Top-secret Facts about the Final Exam


Recently there have been rumors flying around about some approaching final exams. First of all, we, as a professional medium dedicated to provide our readers with honest and reliable news, would like to calm everyone down: it’s just a rumor, there is a chance that the Finals will miss Queen’s Campus by several miles and the whole population will be able to celebrate Christmas in safety and peace. After all, shitty and misfortunate events always prefer U of T and Western rather than our adorably humble Queen’s amiright?

Second, even if the Finals are really coming, there is not a slight reason to panic (of course I assume you are already absolutely confident, and calm since you are reading our paper instead of reviewing your notes, if you have ever taken any). Remember in your heart that all difficulties in our lives are just our punishments for being naughty (such as the over-masturbation during our early adolescence, or even our current college life), and the key to it is just to relax and enjoy. (Oh spank me Finals!)

Third, don’t worry even if you are really failing all of your courses; for like every time when a catastrophe is about to occur, Golden Words is once again here to save the day. There are several practical plans you can take to save your grade, which is perhaps poorer than Golden Words’.

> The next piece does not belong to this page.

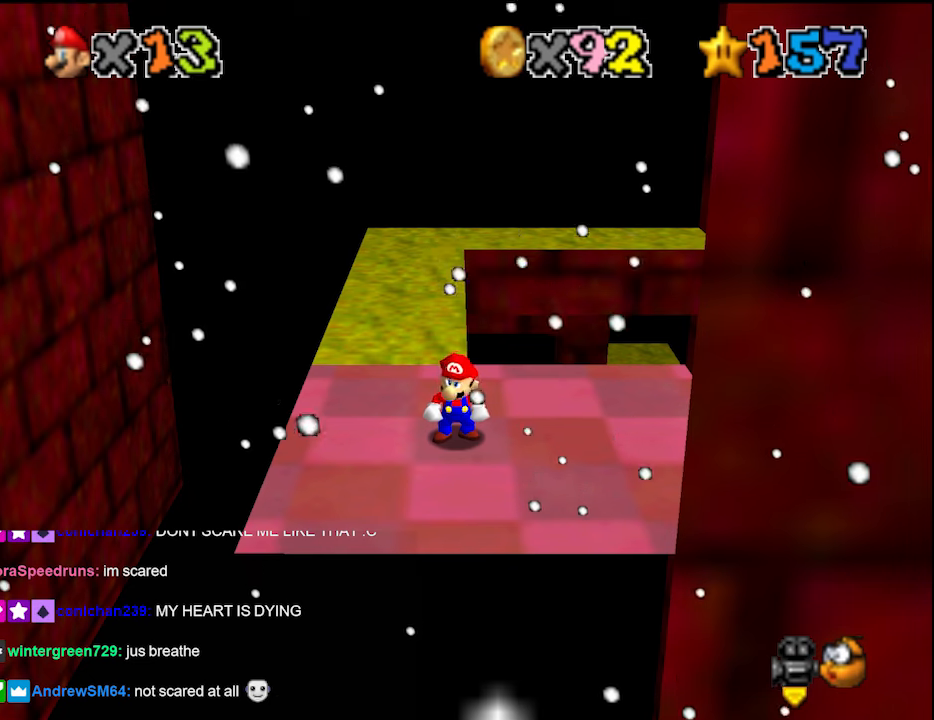
{"buttons": [], "left_stick": "center", "events": []}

1. Commit Arson and Mass Homicide:

A very simple mathematical logic will produce this answer. If we manage to murder or at least cause severe physical or mental damage to most of our fellow classmates, our grade will look less pathetic since there will be no one that performs much better. A fire is the perfect method to carry out such a mass operation due to a simple reason: Queen’s students are all so used to fire alarms that they won’t really give a damn even if there is a real fire.

“I don’t care about those stupid fire alarms, I’ll just hide in the washroom and read”, said an anonymous hardworking student who will certainly die during the execution of this plan. God bless his/her soul, he/she will die for a just reason.

Stauffer Library is the best place to start. It will be filled with dedicated students who eat and sleep there during the exam period. If you are an engineer, then Douglas; if you are in commerce, then Starbucks; if you are in con-ed, then West Campus; if you are a frosh, then all the residences – except Vic Hall, people living there will probably skip their finals anyway.

2. Find someone to do it for you:

Not bold or anti-social enough to carry out the first plan? Don’t worry, I bet you are pretty rich then. You can always pay someone smart to do the exams for you. That way you don’t have to re-take the course, and they can finally afford going home during the Winter Break. Many of them will be Asian international students, like me, who will be forced to stay in Kingston and freeze to death because we have no money for a plane ticket. Don’t really worry about being found out and getting expelled: remember the sweet Frosh years of using your very very fake fake IDs? You never worried back then, why should you now? Stay young and be confident.

3. Sleep with your TA:

Yes, the ultimate and most perfect plan of all times. However you have to be attractive, seductive and good enough in the sack. Recall there was once a guide published on a previous issue of Golden Words that instructed you to date your TAs, this plan follows mainly that genius guideline but in a more efficient and purposeful manner. You go up to them after your tutorial or lab, talk to them, seduce them, and then sleep with them. Then your TAs will comply to all of your demands if they want more mind-blowing sex with you. Even if you fear that you are not a master of sex, don’t worry, you can always remember to videotape everything! In order to avoid having their tapes revealed on the Queen’s Facebook group, your TAs will have to give you as high grades as you want. Since this plan is the most efficient and riskless one to follow, I anticipate that many TAs will be exhausted to death by the time all exams are marked. Poor TAs, I highly respect all of you for your dutiful efforts in class, off class, and in bed.

At last, we wish you enjoy every minute of the upcoming Finals period, and may the force of perfect multiple guessing and making up bullshit during exams be with you. Take care.